Моего первого мужа звали Тамаш, а для меня он, конечно, был Томи, мой Томи, и какое-то время в самом начале, а также в конце, когда между нами все было кончено, я звала его Том, естественно, с несколько изменившейся интонацией. «Вы лучше зовите меня Том, — предупредил он меня в первые же часы нашего знакомства, — я так привык». Теперь-то я уже знаю, что дело было вовсе не в привычке и не в том, что это «лучшее из всех ласкательных имен». «Ты знаешь, оно такое короткое, емкое — класс!» — и так далее, — просто он хотел возвыситься над своим суетным, серым, банальным, ничем не примечательным венгерским именем. Через несколько недель после того, как его назначили директором, он заявил: «Мне что-то разонравилась наша «шкода»!» — «Но ведь ты всегда ее хвалил», — ответила я. Помнится, как он пыжился от гордости (и я тоже), когда мы обгоняли старые, барахлящие «татры», похожие на майских жуков «ханомаги», старчески трясущиеся, кашляющие «тополино», «балиллы», а то и молоденькие «Москвичи» и громоздкие «Волги». Вспыхивает левый указатель поворота, два коротких гудка, и рывок вперед после третьего предупредительного, мимо тех, кто тащится рядом — он насвистывает самый горделивый такт танца «зорба»… «Да, конечно… но на повороте плохо работает амортизатор, — сказал он, — и машина заваливается набок». — «А!» — «Что «а»? Ты что, не замечала?!» — «Конечно, но ведь ты всегда говорил: «Посмотри, как хорошо машина проходит поворот! Чему же теперь верить?» Он раздраженно посмотрел на меня. «А тому, что их теперь пруд пруди, каждая вторая машина — «шкода». Поняла?» — «Поняла», — ответила я, и тогда мне и вправду казалось, что я поняла. (Что здесь непонятного для женщины, нас ведь тоже раздражает, когда мы то и дело наталкиваемся на близнецов наших туфель, блузок, юбок и сумок?! Некоторые женщины, если могут себе это позволить, сразу выбрасывают такие шмотки — я, правда, не из таких, очень уж я привязывалась к тому, что мне нравилось.) Как же! Много я понимала! Черта с два я понимала. А понять и усвоить мне было что, ведь он с такой легкостью менял свое собственное мнение. И все это не так уж далеко отстояло от той фразы: «Зови меня лучше Том».

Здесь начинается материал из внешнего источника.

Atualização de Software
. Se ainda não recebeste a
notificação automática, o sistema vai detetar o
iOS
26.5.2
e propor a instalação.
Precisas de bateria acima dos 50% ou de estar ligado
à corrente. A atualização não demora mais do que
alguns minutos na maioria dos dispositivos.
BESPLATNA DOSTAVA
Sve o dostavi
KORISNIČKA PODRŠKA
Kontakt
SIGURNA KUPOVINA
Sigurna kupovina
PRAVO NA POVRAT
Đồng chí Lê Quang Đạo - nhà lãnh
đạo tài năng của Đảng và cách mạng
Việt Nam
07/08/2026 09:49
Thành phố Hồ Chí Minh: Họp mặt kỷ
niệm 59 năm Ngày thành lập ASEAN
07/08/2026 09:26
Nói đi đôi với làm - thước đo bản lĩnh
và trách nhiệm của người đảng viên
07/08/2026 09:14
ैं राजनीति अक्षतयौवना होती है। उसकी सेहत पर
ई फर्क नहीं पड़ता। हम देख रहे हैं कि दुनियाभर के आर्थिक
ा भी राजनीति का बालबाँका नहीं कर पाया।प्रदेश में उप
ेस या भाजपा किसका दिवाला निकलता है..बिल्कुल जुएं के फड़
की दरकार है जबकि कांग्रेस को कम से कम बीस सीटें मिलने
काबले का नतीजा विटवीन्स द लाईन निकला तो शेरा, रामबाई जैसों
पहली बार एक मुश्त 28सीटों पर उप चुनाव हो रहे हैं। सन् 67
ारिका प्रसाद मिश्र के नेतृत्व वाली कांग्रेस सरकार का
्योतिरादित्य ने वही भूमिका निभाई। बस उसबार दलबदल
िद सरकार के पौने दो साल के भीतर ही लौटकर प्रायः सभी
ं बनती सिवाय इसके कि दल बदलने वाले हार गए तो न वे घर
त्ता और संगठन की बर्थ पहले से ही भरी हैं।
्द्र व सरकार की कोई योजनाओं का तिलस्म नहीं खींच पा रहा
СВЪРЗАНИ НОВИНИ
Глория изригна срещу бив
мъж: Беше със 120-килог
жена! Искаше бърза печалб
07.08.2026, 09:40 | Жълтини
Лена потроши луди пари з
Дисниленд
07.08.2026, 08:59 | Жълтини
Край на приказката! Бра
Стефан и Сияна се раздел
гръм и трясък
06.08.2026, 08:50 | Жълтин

Возможно, Дюле это обидно, я могу только предполагать, потому что говорить он об этом не говорит, но я еще ни разу не назвала его Дюси, или мой Дюси, или Дюско. Я бы и рада, да никак не поворачивается язык. Девические фантасмагории, разумеется, уже в далеком прошлом, но ничто не уходит бесследно, и я называю его либо Дюла, либо вообще избегаю называть его по имени — хоть плачь, хоть реви, ведь я еще никогда и никого так не любила, как его. Но смогу ли я когда-нибудь до конца выкричать из себя это великое множество Томи, мой Томи и Том, смогу ли я когда-нибудь выреветься сполна? Я как мешок, битком набитый ласкательными именами Тамаша.